By eliminating a bias towards a specific calendar of events, the doctors are able to progress Stroman when his body told them it was ready, not when a calendar did.
“We viewed Marcus as an athlete throughout the process,” said Shutt. “Programming was not narrowed to only address throwing because pitching requires cutting, jumping, sprinting, etc.., which may not be immediately evident to most people. Pitching is a power activity and requires a level of lower extremity stability that is often under appreciated. Marcus is a phenomenal athlete and the goal of our programming was to return him to a level to demonstrate that athleticism.”
Butler, Shutt and Huffman had the benefit of baseline data. The Blue Jays have been using data from the FMS to inform their training for 7 years. In February, Butler and his team made their annual trip to Florida to help the Blue Jays training department perform movement screens on every athlete in the organization.
When Stroman arrived at Duke, Shutt and Huffman relied on the FMS to track progress.
"Full FMS and YBT tests were completed at least every 4 weeks,” Shutt told us last week. “Some individual movements of the FMS were tested frequently to make sure that we were progressing. At the start of our work we tested ASLR daily and sometimes multiple times within a session. Once the results were symmetrical and consistent we stopped testing on a daily basis. Another movement that we tested frequently was deep squat. Daily testing identified the correctives and RNT work that needed to be completed that day prior to loading the lower extremity.”

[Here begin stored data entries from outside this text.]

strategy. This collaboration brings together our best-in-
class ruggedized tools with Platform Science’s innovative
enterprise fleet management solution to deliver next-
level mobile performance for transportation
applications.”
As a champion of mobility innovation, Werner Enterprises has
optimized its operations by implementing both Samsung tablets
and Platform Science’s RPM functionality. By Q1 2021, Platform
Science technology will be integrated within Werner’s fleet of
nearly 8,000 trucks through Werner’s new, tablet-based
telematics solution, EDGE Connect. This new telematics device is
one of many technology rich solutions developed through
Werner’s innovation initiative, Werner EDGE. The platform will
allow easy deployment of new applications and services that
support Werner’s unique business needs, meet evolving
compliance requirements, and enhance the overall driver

Stability and balance. pic.twitter.com/aGJSLbBUfp— Marcus Stroman (@MStrooo6) May 14, 2015
“There were asymmetries present in the FMS and YBT, including slight asymmetries that score the same in the FMS. While we appreciated that these asymmetries were likely caused by his sport that was not a reason to avoid correcting them. The difference is adjusting the expectation of retaining progress. Some correctives will likely remain part of his strength and conditioning plan to address the rigors of his sport,” Shutt indicated.
Struggle to progress. pic.twitter.com/XiHhnJVnLi— Marcus Stroman (@MStrooo6) July 7, 2015
“Both Shutt and Huffman are uber-critical—Stroman would call them anal—of Stroman’s technique and body positioning throughout his workouts, barking out constant orders to straighten this or stabilize that.” - Sportsnet
In addition to the FMS and Y-Balance, the team at Duke relied on technology like Catapult to monitor the intensity of Stroman’s work, Omegawave to monitor recovery/readiness, and K-Vest for biofeedback.
“There was no point when I realized I was ahead of schedule,” Stroman told Grantland. “It was just the check marks that I just started to see. All of my check marks when I first got there were red, and then they would just show me glimpses here and there of all the things I’d accomplished, and it would slowly turn to yellow, and from yellow to green. And then we would just keep moving down, down, down.”
Congratulations to Stroman, Dr. Butler, Dr. Shutt and Dr. Huffman.